→ EXTRACT TO READ
▽
UNITED STATES
SECURITIES AND EXCHANGE COMMISSION
Washington, DC 20549
FORM 8-K
CURRENT REPORT
Pursuant to Section 13 or 15(d)
of the Securities Exchange Act of 1934
Date of Report (Date of earliest event reported): August 9, 2021
SVB Financial Group
(Exact Name of Registrant as Specified In Its Charter)
Delaware | 001-39154 | 91-1962278 | ||
(State or other jurisdiction of incorporation) | (Commission File Number) | (I.R.S. Employer Identification No.) |
3003 Tasman Drive
Santa Clara, California 95054-1191
(Address of principal executive offices) (Zip Code)
(408) 654-7400
(Registrant’s telephone number, including area code)
Check the appropriate box below if the Form 8-K filing is intended to simultaneously satisfy the filing obligation of the registrant under any of the following provisions:
☐ | Written communications pursuant to Rule 425 under the Securities Act (17 CFR 230.425) |
☐ | Soliciting material pursuant to Rule 14a-12 under the Exchange Act (17 CFR 240.14a-12) |
☐ | Pre-commencement communications pursuant to Rule 14d-2(b) under the Exchange Act (17 CFR 240.14d-2(b)) |
☐ | Pre-commencement communications pursuant to Rule 13e-4(c) under the Exchange Act (17 CFR 240.13e-4(c)) |
Securities registered pursuant to Section 12(b) of the Act:
Title of each class | Trading | Name of each exchange on which registered | ||
Common Stock, par value $0.001 per share | SIVB | The Nasdaq Stock Market LLC | ||
Depositary Shares, each representing a 1/40th interest in a share of 5.250% Fixed Rate Non- Cumulative Perpetual Preferred Stock, Series A | SIVBP | The Nasdaq Stock Market LLC |
Indicate by check mark whether the registrant is an emerging growth company as defined in Rule 405 under the Securities Act (17 CFR 230.405) or Rule 12b-2 under the Exchange Act (17 CFR 240.12b-2).
△
→ ACTIONS TO TAKE
1/ Write out the portion of the Form 8-K cover page between "UNITED STATES" and "In Its Charter)", inclusive.
2/ Reproduce all of the rows below verbatim, omitting the pictures from your answer.

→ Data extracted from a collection
▽
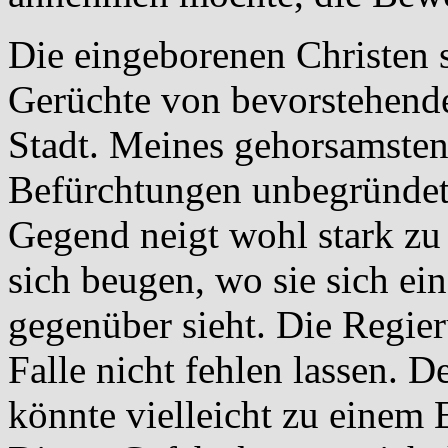
Die eingeborenen Christen s
Gerüchte von bevorstehend
Stadt. Meines gehorsamsten 
Befürchtungen unbegründet
Gegend neigt wohl stark zu
sich beugen, wo sie sich ei
gegenüber sieht. Die Regier
Falle nicht fehlen lassen.
könnte vielleicht zu einem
△
→ ANSWERS BY ITEM
1/
UNITED STATES
SECURITIES AND EXCHANGE COMMISSION
Washington, DC 20549
FORM 8-K
CURRENT REPORT
Pursuant to Section 13 or 15(d)
of the Securities Exchange Act of 1934
Date of Report (Date of earliest event reported): August 9, 2021
SVB Financial Group
(Exact Name of Registrant as Specified In Its Charter)

2/
Die eingeborenen Christen s
Gerüchte von bevorstehend
Stadt. Meines gehorsamsten 
Befürchtungen unbegründet
Gegend neigt wohl stark zu
sich beugen, wo sie sich ei
gegenüber sieht. Die Regier
Falle nicht fehlen lassen.
könnte vielleicht zu einem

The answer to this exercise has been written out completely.